How can you best avoid this trap, especially if your opportunity is technology-based? Remind yourself that entrepreneurial success is not about you and your technology. It's about identifying the right customers and using technology to satisfy their needs.
Trap 3: The no sustainable business model trap
Many failures in the dot.com bust had business models that were simply unsustainable. For example Pet supply e-tailers. While large, attractive markets of pet owners and compelling customer benefits were present (who likes carrying heavy bags of dog food home from the store?), the raw economics of acquiring new customers and shipping dog food one bag at a time were simply unsustainable. Put another way, the relationship between the two micro-level factors, i.e. benefits for which a group of target customers are willing to pay and a cost structure that makes the intended product or service economically viable, must be sustainable. If not, the business will not last long, as we saw in the demise of most pet supply e-tailers in 2000.
How might you avoid this trap? Build your network so you understand your industry and its economics. Then do the mathematics on your opportunity. Grand concepts are no substitute for running the numbers.
Trap 4: The me-too trap
The combination of high threat of entry (a macro-level industry factor) and lack of sustainable advantage for new entrants (a micro-level industry factor) can cause a large number of competitors to pursue an opportunity, only to be winnowed in a hurry. In the early days of the Winchester disk drive industry, for example, so many me-too entrants entered the industry that capacity of more than 40 times the total market size was funded by venture capital investors. Thus, the combination of low barriers to entry (revealed in the upper right corner of our model) and a lack of sustainable advantage (lower right corner) should be a red flag to would-be entrepreneurs. The only ones who should tolerate this combination are niche-market entrepreneurs who can fly below the competitors' radar.

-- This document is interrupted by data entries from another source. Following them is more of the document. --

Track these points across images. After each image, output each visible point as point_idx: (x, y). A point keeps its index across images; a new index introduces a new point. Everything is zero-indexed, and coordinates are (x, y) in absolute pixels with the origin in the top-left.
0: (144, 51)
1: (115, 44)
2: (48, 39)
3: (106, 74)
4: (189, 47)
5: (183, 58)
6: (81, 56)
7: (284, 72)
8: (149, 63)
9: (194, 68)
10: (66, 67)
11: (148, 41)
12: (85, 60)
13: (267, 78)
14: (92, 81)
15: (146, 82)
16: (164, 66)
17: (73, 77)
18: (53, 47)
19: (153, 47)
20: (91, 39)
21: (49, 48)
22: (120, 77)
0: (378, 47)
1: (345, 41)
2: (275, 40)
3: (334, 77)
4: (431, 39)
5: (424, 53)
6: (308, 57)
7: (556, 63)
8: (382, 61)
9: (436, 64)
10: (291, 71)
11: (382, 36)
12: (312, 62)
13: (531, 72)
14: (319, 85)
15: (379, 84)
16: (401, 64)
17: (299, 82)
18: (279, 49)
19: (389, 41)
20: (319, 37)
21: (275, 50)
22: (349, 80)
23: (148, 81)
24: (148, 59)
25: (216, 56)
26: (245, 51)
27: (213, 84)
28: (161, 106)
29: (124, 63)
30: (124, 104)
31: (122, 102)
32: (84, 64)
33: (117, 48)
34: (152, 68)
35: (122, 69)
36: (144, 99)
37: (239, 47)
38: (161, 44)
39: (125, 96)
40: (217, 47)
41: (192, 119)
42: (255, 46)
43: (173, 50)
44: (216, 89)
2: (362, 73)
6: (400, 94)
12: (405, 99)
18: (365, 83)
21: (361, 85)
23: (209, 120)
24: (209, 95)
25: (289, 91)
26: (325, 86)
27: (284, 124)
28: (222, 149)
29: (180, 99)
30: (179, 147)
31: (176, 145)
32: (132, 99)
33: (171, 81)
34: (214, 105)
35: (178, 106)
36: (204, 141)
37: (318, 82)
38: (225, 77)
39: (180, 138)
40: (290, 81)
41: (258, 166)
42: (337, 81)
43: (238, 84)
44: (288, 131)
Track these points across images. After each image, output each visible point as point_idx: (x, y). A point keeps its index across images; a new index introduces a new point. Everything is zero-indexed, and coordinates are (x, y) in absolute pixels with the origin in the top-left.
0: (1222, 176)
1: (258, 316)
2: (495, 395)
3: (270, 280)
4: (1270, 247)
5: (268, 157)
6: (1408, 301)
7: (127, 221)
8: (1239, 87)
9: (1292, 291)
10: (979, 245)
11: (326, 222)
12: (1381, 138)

How to avoid this trap? This one's easy. If barriers to entry are low and you have nothing on which to sustain your initial advantage, stop before you start. If you've already started, sell now, unless you are happy to run a niche-market business that does not compete with the big guys. That's what Jack and Andy Taylor did in starting Enterprise Car Rental. Hertz, Avis and the others couldn't be bothered with the neighbourhood segment, and the Taylors had it almost entirely to themselves.
Trap 5: The hubris trap
Some people build careers as serial entrepreneurs. They start venture after venture, seemingly always successfully. Those who are successful usually succeed by choosing opportunities without crucial flaws and by executing effectively. Having done it before is a great advantage when it comes to fund-raising, but it does not obviate the need for attention to the seven domains. Don't rest on your laurels. Do your homework. Even you are not invincible!